Parazaider came by his interest in music naturally. His father was a musician who had
turned from full-time to part-time work when he started a family. "I can't think of a
time growing up when there wasn't music in the house," Parazaider says,
"whether it was my dad practicing by himself or playing in a band that was rehearsing
at the house, or my mother listening to records, and that's from my earliest
recollection." As a result, when he began to take an interest in playing music
himself, "the support that I had from my mother and father over the years was
phenomenal." Parazaider studied and practiced the clarinet for the next several
years, and by his teens had displayed so much proficiency that he became the
protégé of Jerome Stowell, who was the E-flat clarinetist in the Chicago symphony.
But even for a classical music prodigy, the late '50's were a time when other forms of
music exerted an influence. "I picked up the saxophone along the way,"

# EXTRACTED INFORMATION:
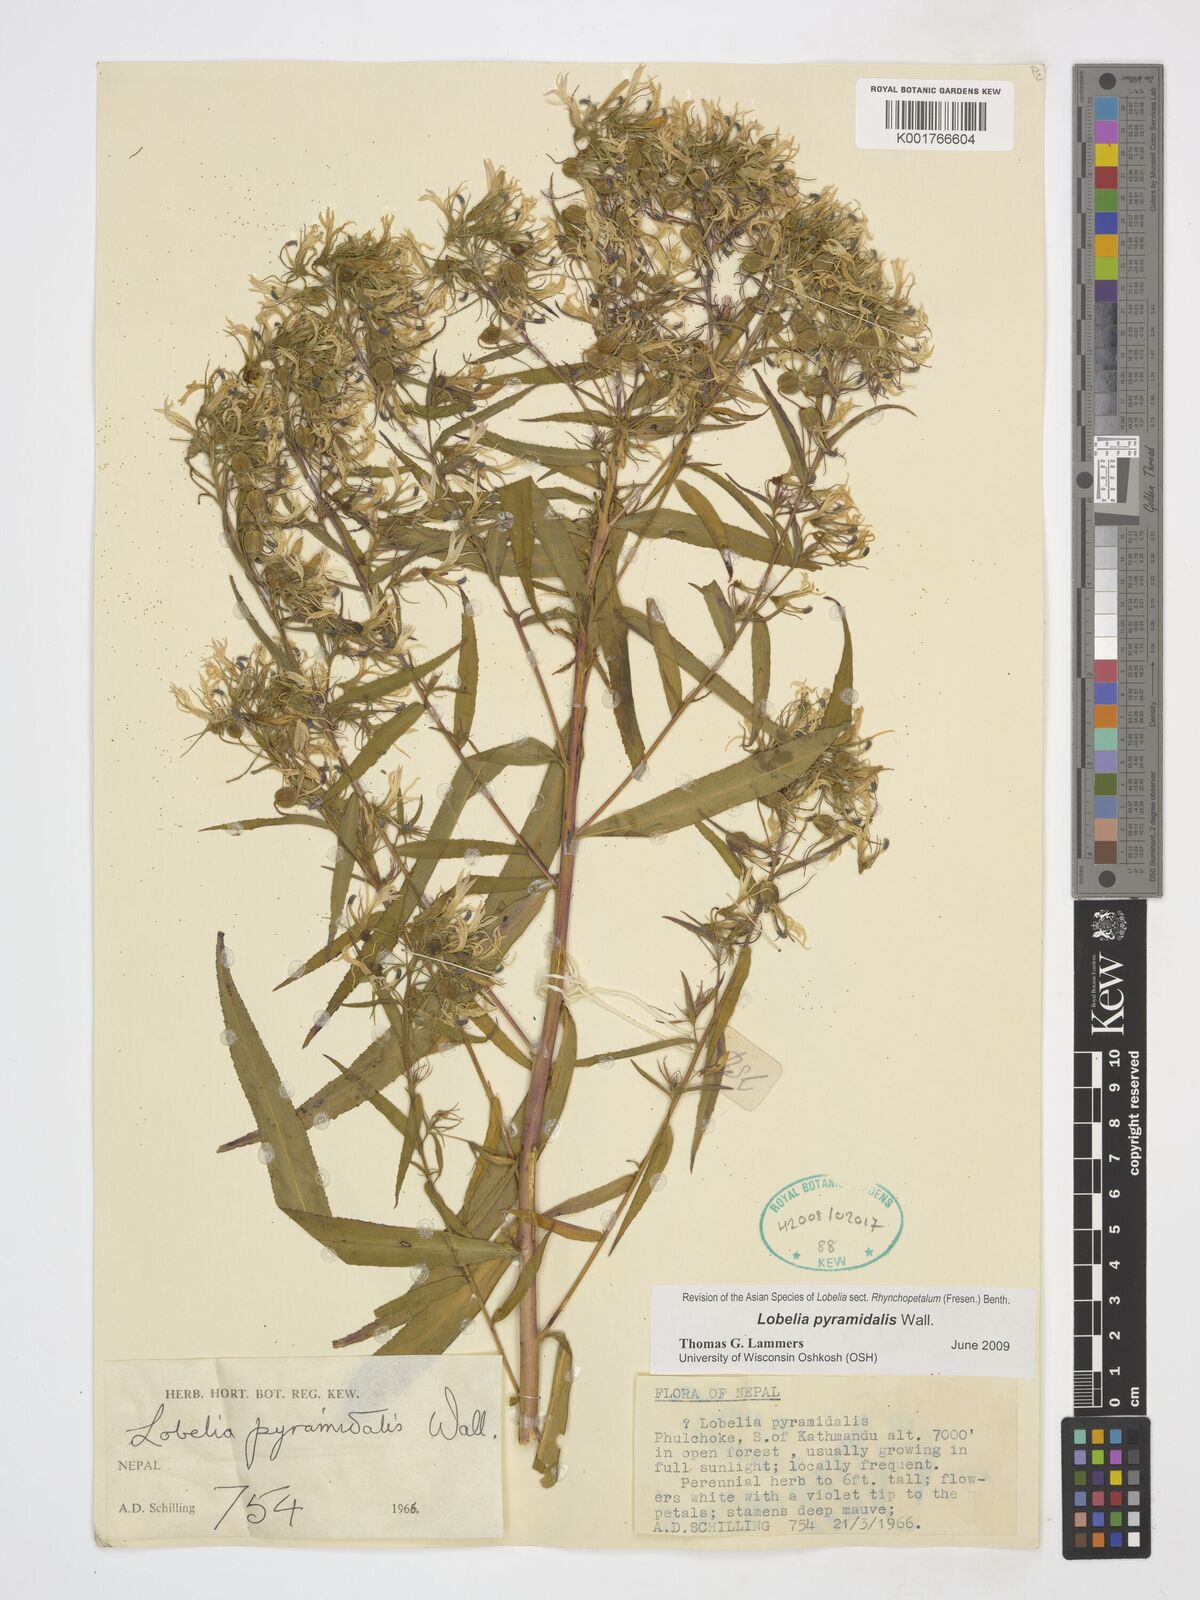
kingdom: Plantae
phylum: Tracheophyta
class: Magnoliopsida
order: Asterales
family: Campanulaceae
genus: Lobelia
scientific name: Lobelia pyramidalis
...
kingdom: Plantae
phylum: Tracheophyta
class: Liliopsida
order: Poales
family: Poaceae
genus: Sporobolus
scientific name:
--
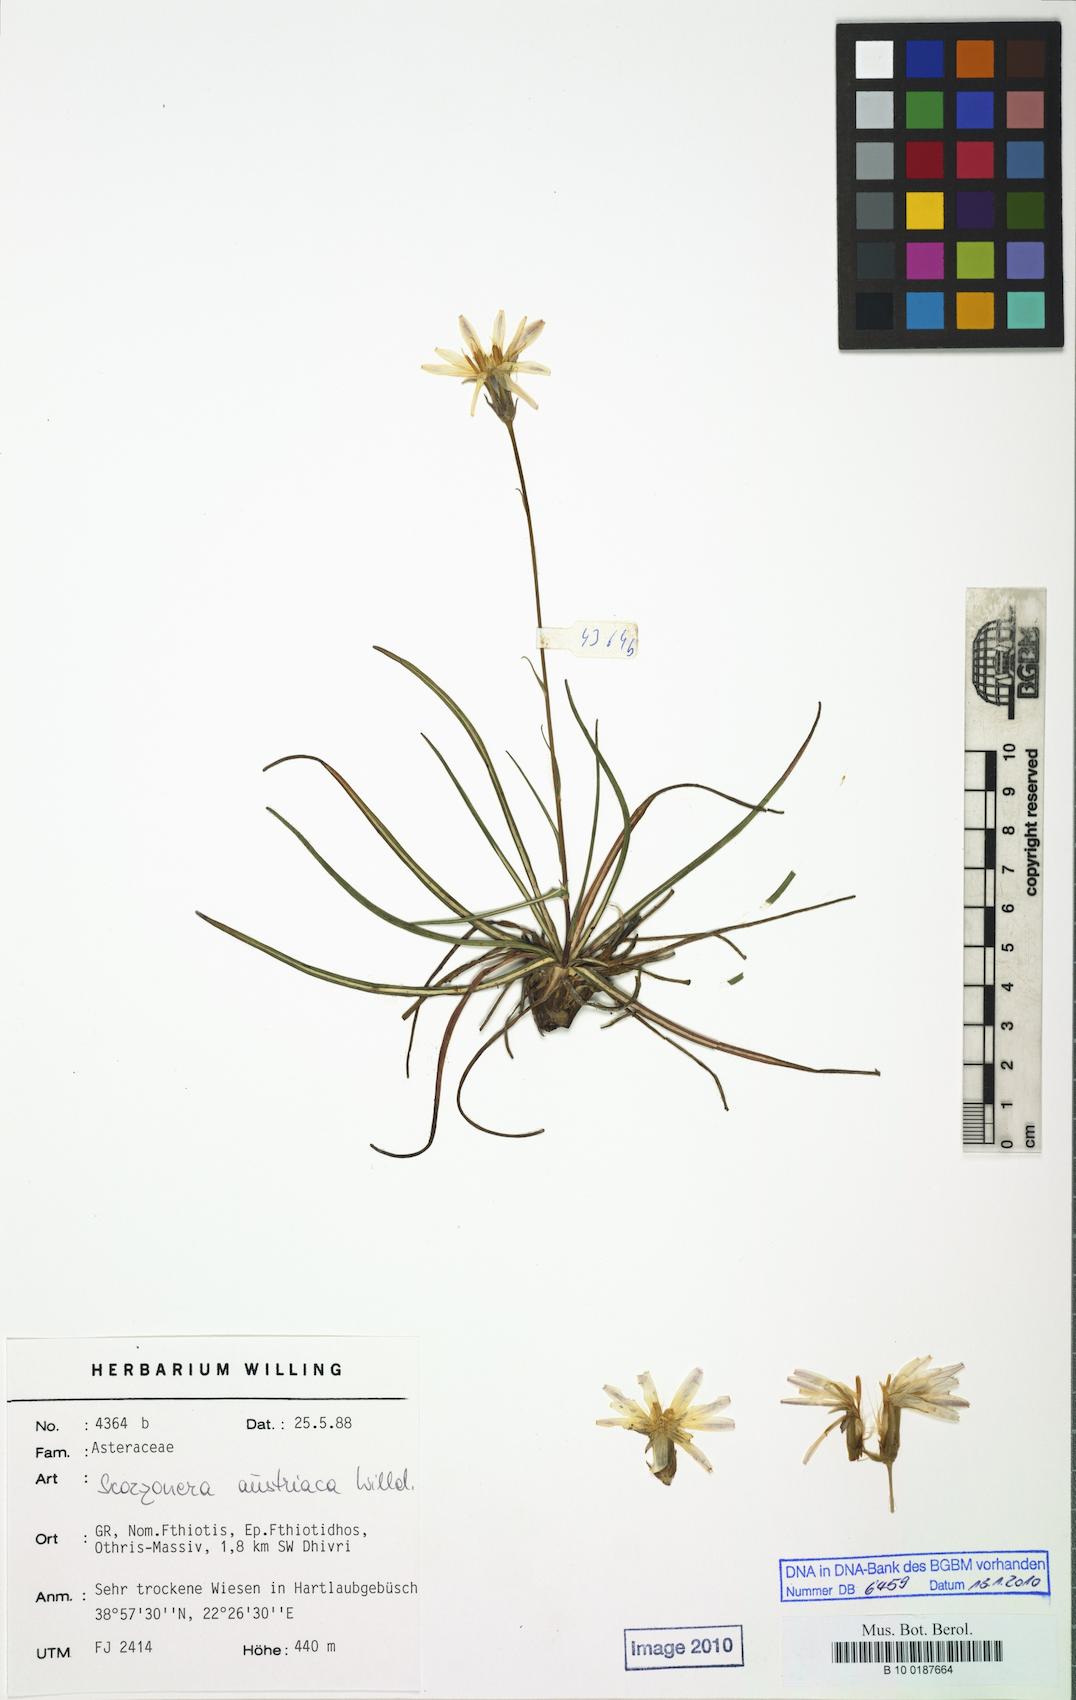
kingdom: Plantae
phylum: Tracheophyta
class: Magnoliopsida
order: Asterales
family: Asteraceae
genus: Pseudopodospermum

# WRITTEN PROBLEM 1:
According to the Parazaider excerpt, what position did Jerome Stowell hold?
# WRITTEN PROBLEM 2:
Using the Parazaider excerpt, state whether each statement agrees with it: (a) Parazaider's father gave up music entirely when he started a family; (b) Parazaider became Jerome Stowell's protégé by his teens; (c) Parazaider's mother listened to records at home. Support each answer with a quotation.
# WRITTEN PROBLEM 3:
Pick up the Parazaider excerpt after its final line and continue writing it.

# TASK ANSWER 1:
He was the E-flat clarinetist in the Chicago symphony.

# TASK ANSWER 2:
(a) No: "turned from full-time to part-time work when he started a family"
(b) Yes: "by his teens had displayed so much proficiency that he became the protégé of Jerome Stowell"
(c) Yes: "my mother listening to records"

# TASK ANSWER 3:
Parazaider recalls, "and discovered that you could make a buck and get some girls
playing a saxophone in a rock 'n roll band. So, I enjoyed a schizoid musical existence, so
to speak, from about the age of 13 on, playing in anything from an octet playing all the
standard big band tunes, any rock 'n' roll from Tequila to any of the Ventures stuff that
they'd use a saxophone on, and did that along with pursuing the classical career, because
my idea at that time was to take my teachers place in the Chicago symphony."
Pursuant to that goal, Parazaider enrolled at Chicago's DePaul University, where his
teacher, Hobie Grimes, taught, all the while still playing "Many gigs and smoke-filled rooms and
dance halls, and also some orchestra balls." It was at DePaul that he met another
young Chicago musician, Jimmy Guercio, who years later would become Chicago's producer.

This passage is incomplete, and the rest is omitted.